I have alluded to rum before, we must not deny that it exists and is drunk, and as a historian I must give it its due. It gave us political freedom and Negro slavery. It got ships built and sailed, forests felled, iron smelted, and commercial freight carried from place to place by men who, if their primordial capitalist bosses had not given them rum, would have done something to get their wages raised... People without taste buds can enjoy it now... but mainly it is drunk as all sweet liquors are, in a regressive fantasy, a sad hope of regaining childhood's joy at the soda fountain. No believer could drink it straight or gentled at the fastidious and hopeful hour. No one should drink it with a corrosive added, which is the formula for a Daiquiri.

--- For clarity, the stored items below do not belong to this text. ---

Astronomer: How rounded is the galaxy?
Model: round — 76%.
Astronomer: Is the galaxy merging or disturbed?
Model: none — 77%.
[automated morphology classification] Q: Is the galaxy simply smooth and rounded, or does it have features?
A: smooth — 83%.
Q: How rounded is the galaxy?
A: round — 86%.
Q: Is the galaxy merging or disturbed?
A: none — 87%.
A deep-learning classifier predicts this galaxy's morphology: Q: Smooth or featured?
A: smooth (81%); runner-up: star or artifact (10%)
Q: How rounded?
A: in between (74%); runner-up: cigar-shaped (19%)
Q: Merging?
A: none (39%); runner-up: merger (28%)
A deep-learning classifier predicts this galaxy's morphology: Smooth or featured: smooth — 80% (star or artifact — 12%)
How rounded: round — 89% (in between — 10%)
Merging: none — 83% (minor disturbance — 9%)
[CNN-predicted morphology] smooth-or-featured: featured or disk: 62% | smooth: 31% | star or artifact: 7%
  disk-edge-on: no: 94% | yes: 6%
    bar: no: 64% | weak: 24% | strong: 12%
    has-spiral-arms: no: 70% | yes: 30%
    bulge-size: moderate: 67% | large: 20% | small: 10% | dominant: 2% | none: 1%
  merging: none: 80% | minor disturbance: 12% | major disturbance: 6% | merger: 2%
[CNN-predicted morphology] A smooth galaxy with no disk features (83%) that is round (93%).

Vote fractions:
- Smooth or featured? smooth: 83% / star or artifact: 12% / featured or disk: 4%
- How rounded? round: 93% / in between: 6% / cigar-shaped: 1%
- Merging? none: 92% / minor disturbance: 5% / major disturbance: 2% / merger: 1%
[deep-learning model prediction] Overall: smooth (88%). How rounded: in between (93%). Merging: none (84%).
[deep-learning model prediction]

DeVoto (winner of a Pulitzer Prize and National Book Award, a columnist for Harper's beginning in 1935, and "an adamant defender of civil liberties") believes there are only two true cocktails: the slug of whiskey and the martini. Most everything else is morally suspect or outright disgusting. (Bitters, to his mind, are acceptable, "so long as they are Angostura—all others are condiments for a tea-shoppe cookbook.")

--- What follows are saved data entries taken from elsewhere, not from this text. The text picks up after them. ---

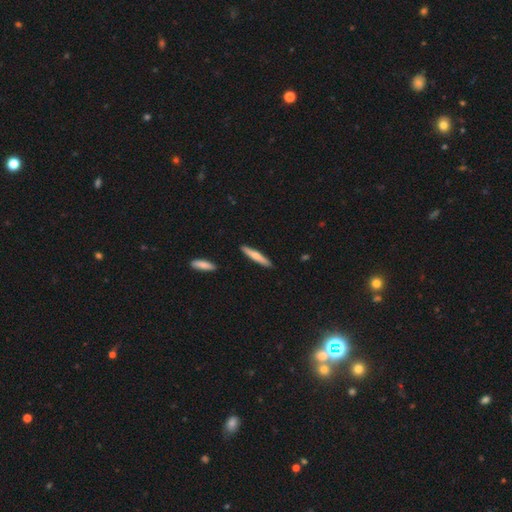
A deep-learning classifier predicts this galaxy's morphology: smooth_or_featured: smooth (p=0.60) [alt: featured or disk p=0.35]
how_rounded: cigar-shaped (p=0.90) [alt: in between p=0.08]
merging: none (p=0.90) [alt: minor disturbance p=0.07]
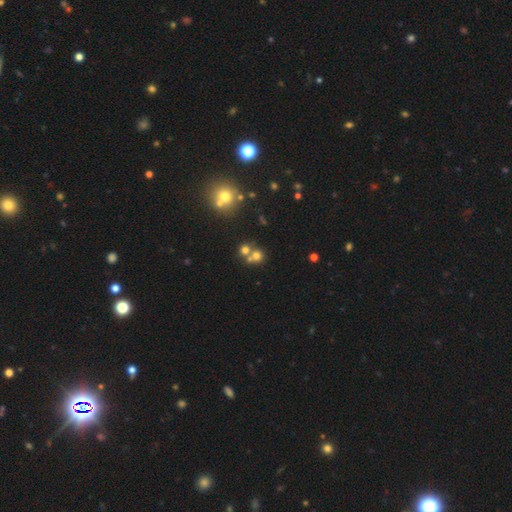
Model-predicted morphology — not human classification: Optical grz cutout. It shows a smooth galaxy with no disk features (65%) that is round (86%). Merging: none (49%).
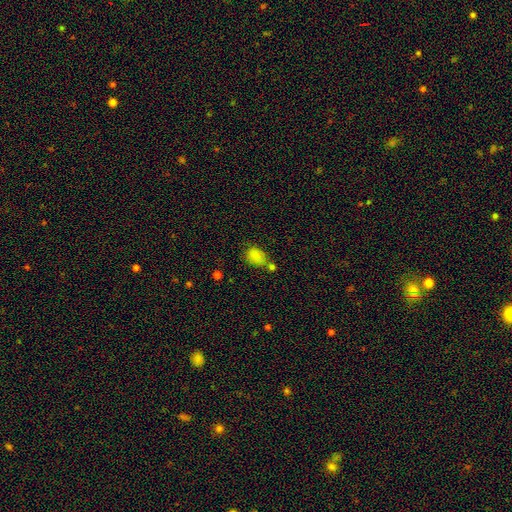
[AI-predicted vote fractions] Q: Smooth or featured?
A: smooth (83%); runner-up: star or artifact (11%)
Q: How rounded?
A: in between (71%); runner-up: round (28%)
Q: Merging?
A: none (48%); runner-up: merger (26%)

He is a defender of adult pleasures and the sworn enemy of all things whimsical, cutesy, and self-infantilizing. He is my new hero.

We can't sit around all afternoon; there is evil to be dealt with. We might as well begin with the soda fountain, for that is where a lot of it begins and I have already shown you the distressing spectacle of people trying to get back there by way of cointreau and white mint or rum and Coca-Cola. Americans are too indulgent with their children; they give them too much money to spend on sweets. I don't suppose the stuff does them any immediate harm but it does give them false values. Chocolate, maple syrup, two dozen other syrups; marshmallow, fudge, butterscotch, two dozen other goos; the whole catalogue of pops, tonics, phosphates, and trademarked soft drinks that would corrode any plumbing except a growing child's—they seem innocent but they aren't. An ice cream soda can set a child's feet in the path that ends in grenadine, and when you see someone drinking drambuie, créme de menthe, Old Tom gin, or all three stirred together and topped with a maraschino cherry, you must remember that he got that way from pineapple milkshakes long ago. Pity him if you like but treat him as you would a carrier of typhoid.

He also tore into Thomas Wolfe's Look Homeward, Angel (which was rigorously edited by the great Maxwell Perkins) as: "hacked and shaped and compressed into something resembling a novel by Mr. Perkins and the assembly-line at Scribners."